Start of Data extracts

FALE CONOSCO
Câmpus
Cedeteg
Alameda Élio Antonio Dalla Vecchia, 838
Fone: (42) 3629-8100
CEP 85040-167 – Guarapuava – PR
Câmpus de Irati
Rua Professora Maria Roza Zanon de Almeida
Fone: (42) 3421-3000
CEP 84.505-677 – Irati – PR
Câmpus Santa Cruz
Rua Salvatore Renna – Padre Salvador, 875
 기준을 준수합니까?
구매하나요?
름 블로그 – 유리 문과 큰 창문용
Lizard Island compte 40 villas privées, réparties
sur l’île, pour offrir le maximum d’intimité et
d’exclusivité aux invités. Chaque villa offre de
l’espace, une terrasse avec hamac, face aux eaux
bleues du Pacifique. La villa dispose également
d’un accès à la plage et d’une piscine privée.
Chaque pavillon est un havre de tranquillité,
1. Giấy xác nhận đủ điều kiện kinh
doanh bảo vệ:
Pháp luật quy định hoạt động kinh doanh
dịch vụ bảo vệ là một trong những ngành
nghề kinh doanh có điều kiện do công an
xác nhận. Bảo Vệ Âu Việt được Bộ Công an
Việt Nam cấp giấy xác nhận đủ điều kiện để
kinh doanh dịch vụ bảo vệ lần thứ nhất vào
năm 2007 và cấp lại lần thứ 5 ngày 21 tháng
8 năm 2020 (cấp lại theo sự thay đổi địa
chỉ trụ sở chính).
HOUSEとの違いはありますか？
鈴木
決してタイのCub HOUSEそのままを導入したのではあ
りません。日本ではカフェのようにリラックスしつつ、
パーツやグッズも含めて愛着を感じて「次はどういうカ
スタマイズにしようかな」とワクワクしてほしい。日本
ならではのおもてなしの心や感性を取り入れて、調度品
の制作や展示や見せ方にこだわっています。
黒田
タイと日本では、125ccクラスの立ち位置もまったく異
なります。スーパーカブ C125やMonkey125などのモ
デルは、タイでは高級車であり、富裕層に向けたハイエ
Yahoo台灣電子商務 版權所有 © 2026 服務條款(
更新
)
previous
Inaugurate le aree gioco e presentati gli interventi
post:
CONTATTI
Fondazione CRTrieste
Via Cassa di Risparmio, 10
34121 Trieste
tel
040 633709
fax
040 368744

End of Data extracts

__Exercise brief__.
The records above are to be duplicated in full and exactly.

__Response__.
FALE CONOSCO
Câmpus
Cedeteg
Alameda Élio Antonio Dalla Vecchia, 838
Fone: (42) 3629-8100
CEP 85040-167 – Guarapuava – PR
Câmpus de Irati
Rua Professora Maria Roza Zanon de Almeida
Fone: (42) 3421-3000
CEP 84.505-677 – Irati – PR
Câmpus Santa Cruz
Rua Salvatore Renna – Padre Salvador, 875
 기준을 준수합니까?
구매하나요?
름 블로그 – 유리 문과 큰 창문용
Lizard Island compte 40 villas privées, réparties
sur l’île, pour offrir le maximum d’intimité et
d’exclusivité aux invités. Chaque villa offre de
l’espace, une terrasse avec hamac, face aux eaux
bleues du Pacifique. La villa dispose également
d’un accès à la plage et d’une piscine privée.
Chaque pavillon est un havre de tranquillité,
1. Giấy xác nhận đủ điều kiện kinh
doanh bảo vệ:
Pháp luật quy định hoạt động kinh doanh
dịch vụ bảo vệ là một trong những ngành
nghề kinh doanh có điều kiện do công an
xác nhận. Bảo Vệ Âu Việt được Bộ Công an
Việt Nam cấp giấy xác nhận đủ điều kiện để
kinh doanh dịch vụ bảo vệ lần thứ nhất vào
năm 2007 và cấp lại lần thứ 5 ngày 21 tháng
8 năm 2020 (cấp lại theo sự thay đổi địa
chỉ trụ sở chính).
HOUSEとの違いはありますか？
鈴木
決してタイのCub HOUSEそのままを導入したのではあ
りません。日本ではカフェのようにリラックスしつつ、
パーツやグッズも含めて愛着を感じて「次はどういうカ
スタマイズにしようかな」とワクワクしてほしい。日本
ならではのおもてなしの心や感性を取り入れて、調度品
の制作や展示や見せ方にこだわっています。
黒田
タイと日本では、125ccクラスの立ち位置もまったく異
なります。スーパーカブ C125やMonkey125などのモ
デルは、タイでは高級車であり、富裕層に向けたハイエ
Yahoo台灣電子商務 版權所有 © 2026 服務條款(
更新
)
previous
Inaugurate le aree gioco e presentati gli interventi
post:
CONTATTI
Fondazione CRTrieste
Via Cassa di Risparmio, 10
34121 Trieste
tel
040 633709
fax
040 368744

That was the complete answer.